Six laser beams blasted from nearby Guardian satellites and converged on the cruiser. The ship’s inertial drives were flaring, seemingly at random, as the autopilot jinked and juked, trying to avoid being skewered by those impossibly fast swords of brilliant green light. The Aurora’s own lasers fired back, and two of the Guardian satellites were destroyed. Before anyone could cheer about this, another half-dozen Guardian satellites dropped out of stealth and added their fire. All of this occurred in the first half-second.
The cruiser’s shields were by now almost saturated, and the tactical computer was forced to divert power from the ship’s weapons to shields. The cruiser’s original shields would have been overloaded and collapsed already, but Rex and Rand had been able to strengthen them considerably. The autopilot managed to slip the Aurora closer to the space station, and about half of the lasers had to stop firing to keep from hitting friendly targets. Taking advantage of the shadow of the space station, the Aurora blasted directly away from Earth at its highest possible acceleration. Guardian satellites from farther away joined the battle as they came into line-of-sight for the cruiser. There was only another two seconds to go. Rex’s instruments showed that the shields were straining but should be able to hold, barring something unexpected.

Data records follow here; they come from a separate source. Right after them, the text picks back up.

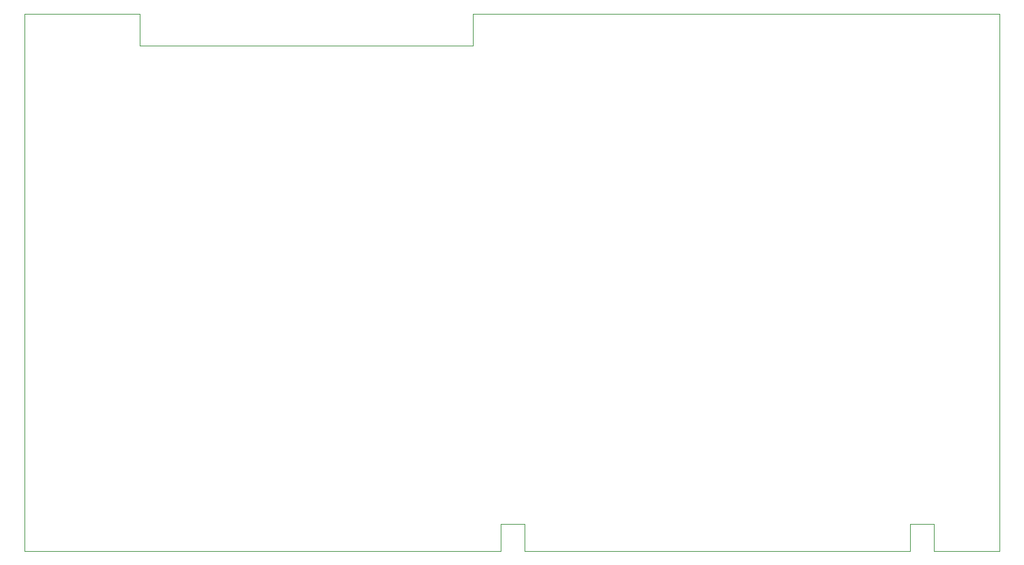
<source format=gm1>
G04 #@! TF.FileFunction,Profile,NP*
%FSLAX46Y46*%
G04 Gerber Fmt 4.6, Leading zero omitted, Abs format (unit mm)*
G04 Created by KiCad (PCBNEW 4.0.5+dfsg1-4) date Fri Apr 14 10:30:50 2017*
%MOMM*%
%LPD*%
G01*
G04 APERTURE LIST*
%ADD10C,0.150000*%
%ADD11C,0.100000*%
G04 APERTURE END LIST*
D10*
D11*
X68165000Y-85764000D02*
X7368000Y-85764000D01*
X68165000Y-82250000D02*
X68165000Y-85764000D01*
X71244000Y-82250000D02*
X68165000Y-82250000D01*
X71244000Y-85764000D02*
X71244000Y-82250000D01*
X120491000Y-85764000D02*
X71244000Y-85764000D01*
X120491000Y-82248000D02*
X120491000Y-85764000D01*
X123550000Y-82248000D02*
X120491000Y-82248000D01*
X123550000Y-85764000D02*
X123550000Y-82248000D01*
X22022800Y-17018000D02*
X7363800Y-17018000D01*
X22022800Y-21055700D02*
X22022800Y-17018000D01*
X64678900Y-21055700D02*
X22022800Y-21055700D01*
X64678900Y-17017100D02*
X64678900Y-21055700D01*
X7368000Y-85764000D02*
X7368000Y-17018000D01*
X123550000Y-85764000D02*
X131934000Y-85764000D01*
X131934000Y-17018000D02*
X131934000Y-85764000D01*
X64691000Y-17018000D02*
X131934000Y-17018000D01*
M02*

</source>
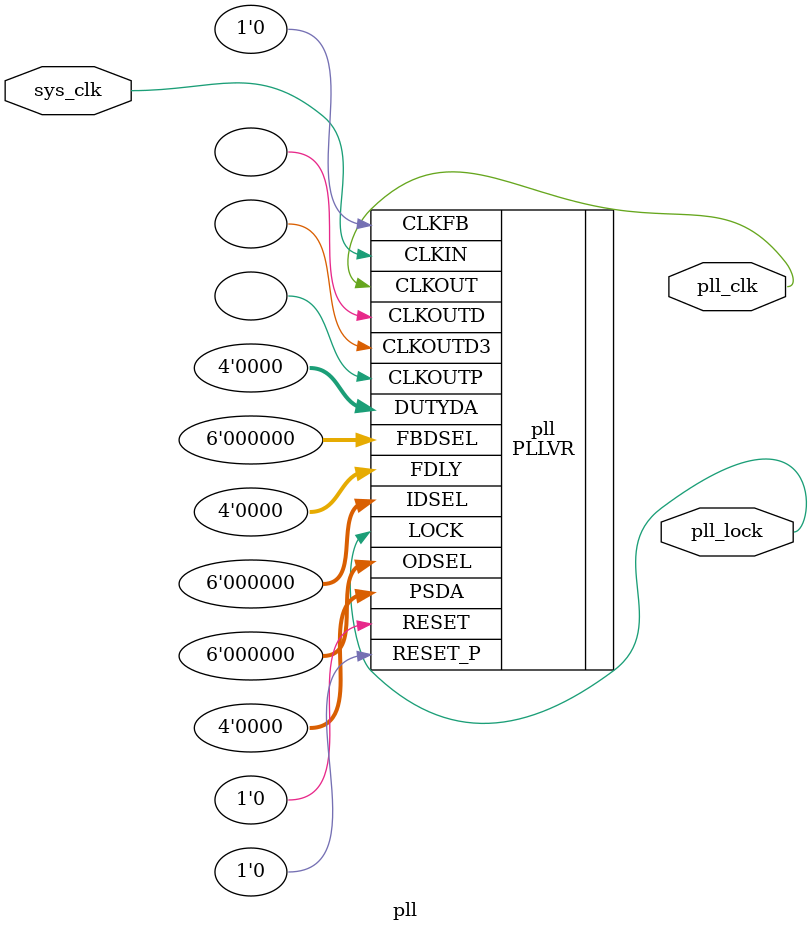
<source format=v>
module pll(
  input sys_clk,
  output pll_clk, pll_lock
);

  // For GW1NR-9C C6/I5 (Tang Nano 9K proto dev board)
  PLLVR #(
    .FCLKIN("27"),
    // -> PFD = 3 MHz (range: 3-400 MHz)
    .IDIV_SEL(8), 
    // -> CLKOUT = 120 MHz (range: 3.125-600 MHz)
    .FBDIV_SEL(39),
    // -> VCO = 480 MHz (range: 400-1200 MHz)
    .ODIV_SEL(4) 
  ) pll (
    .CLKOUTP(), .CLKOUTD(), .CLKOUTD3(), 
    .RESET(1'b0), .RESET_P(1'b0), 
    .CLKFB(1'b0), 
    .FBDSEL(6'b0), 
    .IDSEL(6'b0), 
    .ODSEL(6'b0), 
    .PSDA(4'b0), 
    .DUTYDA(4'b0), 
    .FDLY(4'b0), 
    // 27 MHz
    .CLKIN(sys_clk), 
    // 120 MHz
    .CLKOUT(pll_clk), 
    .LOCK(pll_lock)
  );
endmodule
</source>
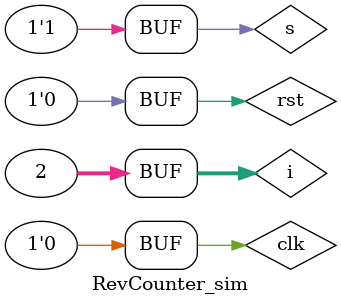
<source format=v>
`timescale 1ns / 1ps
module RevCounter_sim();
    // Inputs
    reg clk;
    reg rst;
    reg s;
    // Output
    wire Rc;
    wire [15:0] cnt;
    // Instantiate the UUT
RevCounter RevCounter_inst (
.clk(clk),
.rst(rst),
.s(s),
.Rc(Rc),
.cnt(cnt)
);
    integer i;
    initial begin
     rst = 0;
     s = 0;
     for(i=0;i<4;i=i+1)begin
        clk=1;#10;
        clk=0;#10;
     end
     rst = 1;
     for(i=0;i<2;i=i+1)begin
        clk=1;#10;
        clk=0;#10;
     end
     rst = 0;
     s = 1;
     for(i=0;i<4;i=i+1)begin
        clk=1;#10;
        clk=0;#10;
     end
     rst = 1;
     for(i=0;i<2;i=i+1)begin
        clk=1;#10;
        clk=0;#10;
     end
     rst = 0;
    end
endmodule
</source>
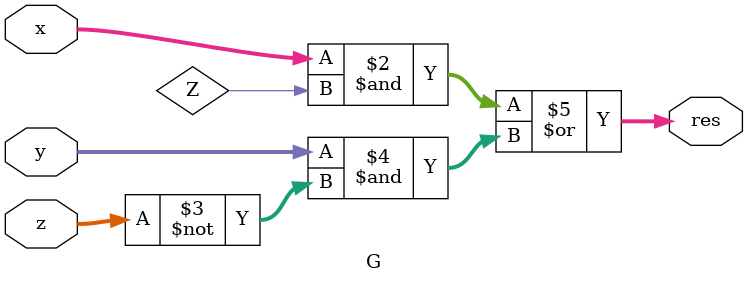
<source format=v>
module G (
    input [31:0]x,
    input [31:0]y,
    input [31:0]z,
    output reg [31:0]res
);
always@(*) 
    begin
        res = (x & Z) | (y & (~z));
    end
endmodule
</source>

General Urbane was a belt-and-suspenders type of guy, and the designers of Amgov’s defenses had to satisfy his requirements for backup systems in case the front line failed. The Guardian satellites weren’t Amgov’s only orbital weapons. There was an array of larger, much more powerful lasers mounted on the space station, and now that the cruiser was in a position where those lasers could be used without risking damage to the Earth below, these weapons were brought online. Each station-mounted laser was easily several hundred times more powerful than the weapon in a Guardian satellite, and the cruiser’s shields didn’t have a chance. Her hypermotor flared, but there had not been enough time to build up the power necessary to hyper-jump — and the Aurora and everything aboard it was vaporized virtually instantaneously, no questions asked, no attempt at contact, no mercy.